The environment of our codes can be found in requirement.txt.
ARC (Average Relative Confusion) is a new unsupervised evaluation metric for contrastive learning proposed in this paper, which estimates the degree of ''chaos'' of augmented samples by calculating the ratio of samples whose nearest neighbour is from the same anchor. We find that it's strongly correlated to the downstream performance of contrastive learning process. We think that it may be helpful in model selection and some other tasks to improve the performance of contrastive learning.
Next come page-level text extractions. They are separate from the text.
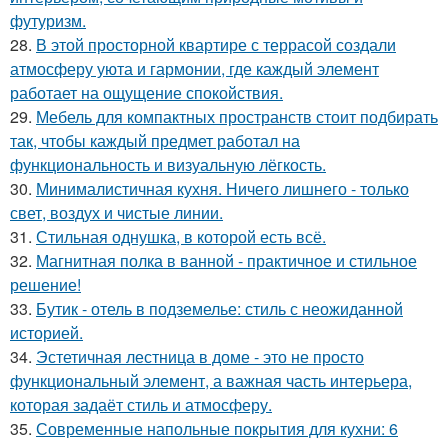
футуризм.
28.
В этой просторной квартире с террасой создали
атмосферу уюта и гармонии, где каждый элемент
работает на ощущение спокойствия.
29.
Мебель для компактных пространств стоит подбирать
так, чтобы каждый предмет работал на
функциональность и визуальную лёгкость.
30.
Минималистичная кухня. Ничего лишнего - только
свет, воздух и чистые линии.
31.
Стильная однушка, в которой есть всё.
32.
Магнитная полка в ванной - практичное и стильное
решение!
33.
Бутик - отель в подземелье: стиль с неожиданной
историей.
34.
Эстетичная лестница в доме - это не просто
функциональный элемент, а важная часть интерьера,
которая задаёт стиль и атмосферу.
35.
Современные напольные покрытия для кухни: 6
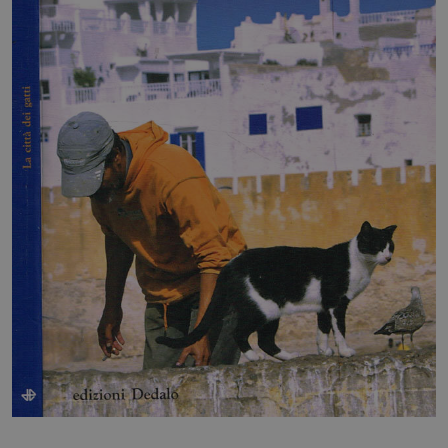
HOME
BLOG
CHI SIAMO
OUTLET
NEWSLETTER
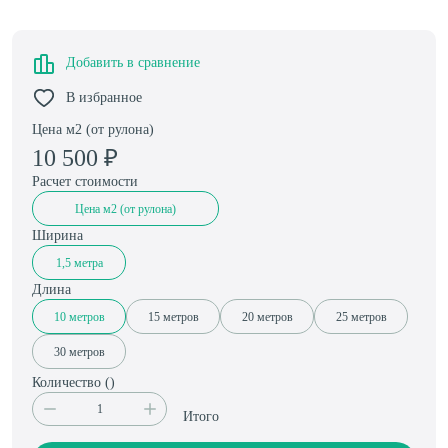
Добавить в сравнение
В избранное
Цена м2 (от рулона)
10 500
₽
Расчет стоимости
Цена м2 (от рулона)
Ширина
1,5 метра
Длина
10 метров
15 метров
20 метров
25 метров
30 метров
Количество (
)
Итого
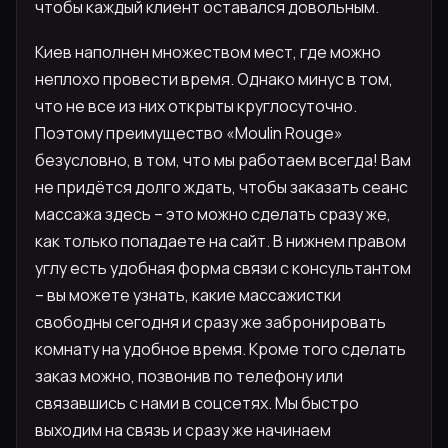
чтобы каждый клиент оставался довольным.
Киев наполнен множеством мест, где можно
неплохо провести время. Однако минус в том,
что не все из них открыты круглосуточно.
Поэтому преимущество «Moulin Rouge»
безусловно, в том, что мы работаем всегда! Вам
не придётся долго ждать, чтобы заказать сеанс
массажа здесь – это можно сделать сразу же,
как только попадаете на сайт. В нижнем правом
углу есть удобная форма связи с консультантом
– вы можете узнать, какие массажистки
свободны сегодня и сразу же забронировать
комнату на удобное время. Кроме того сделать
заказ можно, позвонив по телефону или
связавшись с нами в соцсетях. Мы быстро
выходим на связь и сразу же начинаем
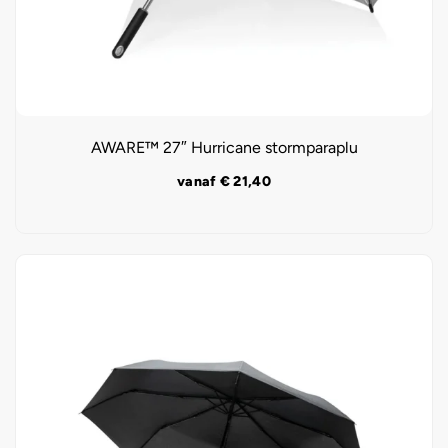
AWARE™ 27″ Hurricane stormparaplu
vanaf
€
21,40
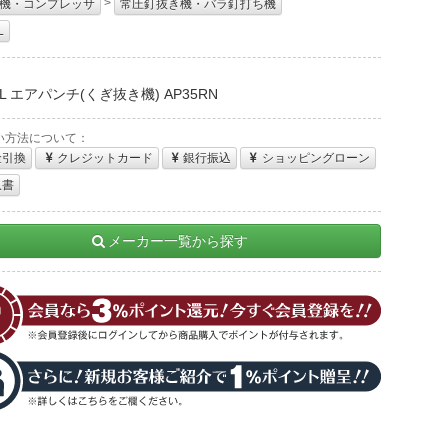
>
機・コンプレッサ
常圧釘抜き機・バラ釘打ち機
L
：
OL エアパンチ(くぎ抜き機) AP35RN
い方法について：
金引換
クレジットカード
銀行振込
ショッピングローン
収書
メーカー一覧から探す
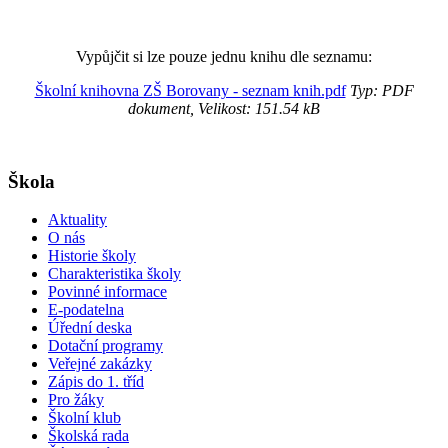
Vypůjčit si lze pouze jednu knihu dle seznamu:
Školní knihovna ZŠ Borovany - seznam knih.pdf
Typ: PDF
dokument, Velikost: 151.54 kB
Škola
Aktuality
O nás
Historie školy
Charakteristika školy
Povinné informace
E-podatelna
Úřední deska
Dotační programy
Veřejné zakázky
Zápis do 1. tříd
Pro žáky
Školní klub
Školská rada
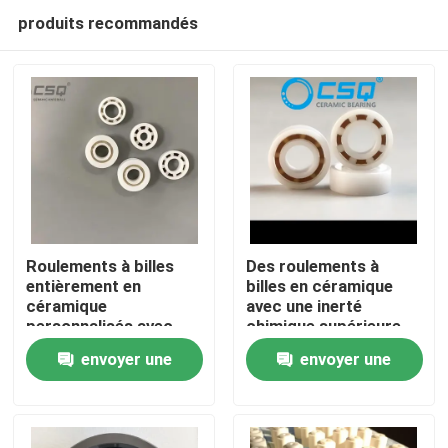
produits recommandés
Roulements à billes
Des roulements à
entièrement en
billes en céramique
céramique
avec une inerté
Maison
personnalisés avec
chimique supérieure,
résistance aux hautes
une faible expansion
envoyer une
envoyer une
températures,
thermique et un
Produits
résistance à l'usure et
fonctionnement
demande
demande
résistance à la
silencieux pour les
corrosion
appareils
Exposition de VR
aérospatiaux et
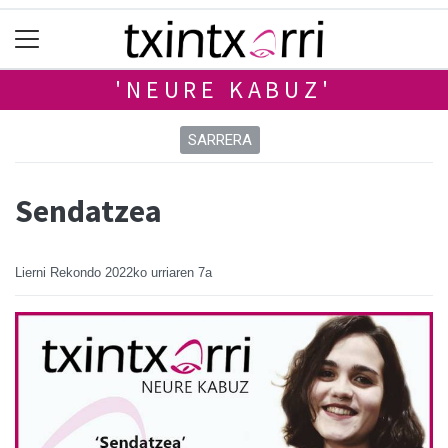
'NEURE KABUZ'
SARRERA
Sendatzea
Lierni Rekondo
2022ko urriaren 7a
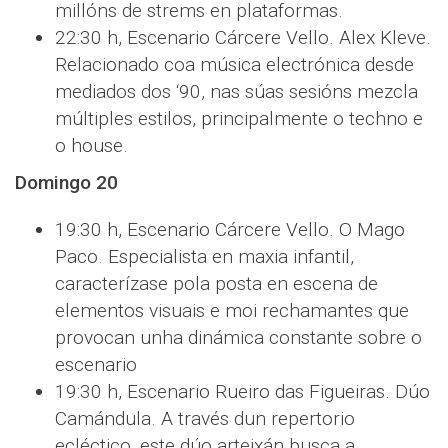
millóns de strems en plataformas.
22:30 h, Escenario Cárcere Vello. Alex Kleve.
Relacionado coa música electrónica desde
mediados dos ‘90, nas súas sesións mezcla
múltiples estilos, principalmente o techno e
o house.
Domingo 20
19:30 h, Escenario Cárcere Vello. O Mago
Paco. Especialista en maxia infantil,
caracterízase pola posta en escena de
elementos visuais e moi rechamantes que
provocan unha dinámica constante sobre o
escenario
19:30 h, Escenario Rueiro das Figueiras. Dúo
Camándula. A través dun repertorio
ecléctico, este dúo arteixán busca a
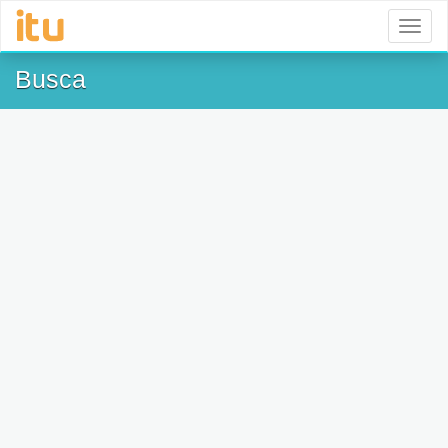
Toggl
naviga
Busca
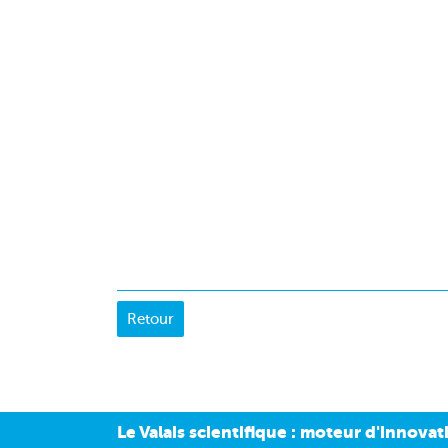
Le Valais scientifique : moteur d'innova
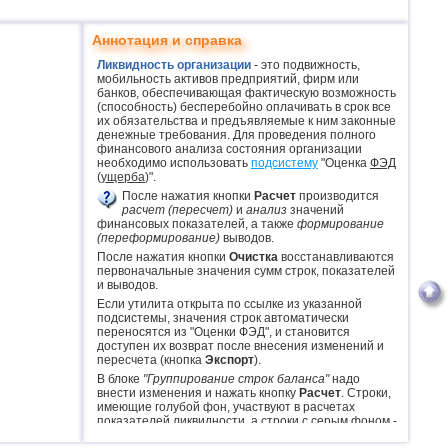
Аннотация и справка
Ликвидность организации
- это подвижность,
мобильность активов предприятий, фирм или
банков, обеспечивающая фактическую возможность
(способность) бесперебойно оплачивать в срок все
их обязательства и предъявляемые к ним законные
денежные требования. Для проведения полного
финансового анализа состояния организации
необходимо использовать
подсистему
"Оценка
ФЭД
(
ущерба
)".
После нажатия кнопки
Расчет
производится
расчет (пересчет)
и
анализ
значений
финансовых показателей, а также
формирование
(переформирование)
выводов.
После нажатия кнопки
Очистка
восстанавливаются
первоначальные значения сумм строк, показателей
и выводов.
Если утилита открыта по ссылке из указанной
подсистемы, значения строк автоматически
переносятся из "Оценки ФЭД", и становится
доступен их возврат после внесения изменений и
пересчета (кнопка
Экспорт
).
В блоке
"Группирование строк баланса"
надо
внести изменения и нажать кнопку
Расчет
. Строки,
имеющие голубой фон, участвуют в расчетах
показателей ликвидности, а строки с серым фоном -
при формировании выводов.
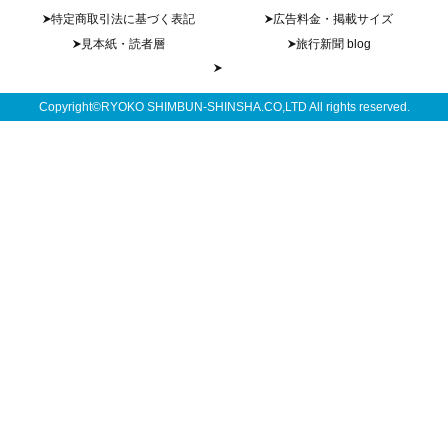
特定商取引法に基づく表記
広告料金・掲載サイズ
見本紙・読者層
旅行新聞 blog
Copyright©RYOKO SHIMBUN-SHINSHA.CO,LTD All rights reserved.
To calculate ACR and ARC with trained models, run evaluate_ARC.py with following commands
./ARC_test.sh
The code for ACR and ARC calculation can be found in ARC.py.
To avoid the outliers, we propose a generalized version of ACR as GACR. Correspondingly, ARC is extended to GARC.
To calculate GACR and GARC with trained models, run evaluate_GARC.py with the following commands
./GARC_test.sh
The code for GACR and GARC calculation can be found in ARC.py.
The code of experiments on the synthetic dataset to verify the influence of the augmentation strength can be found in synthetic_data.ipynb.
The augmentation graph of CIFAR-10 with different strength r of RandomResizedCrop can be visualized with the following commands.
python connect_cifar.py
This baseline of this repo mainly borrows from SimCLR.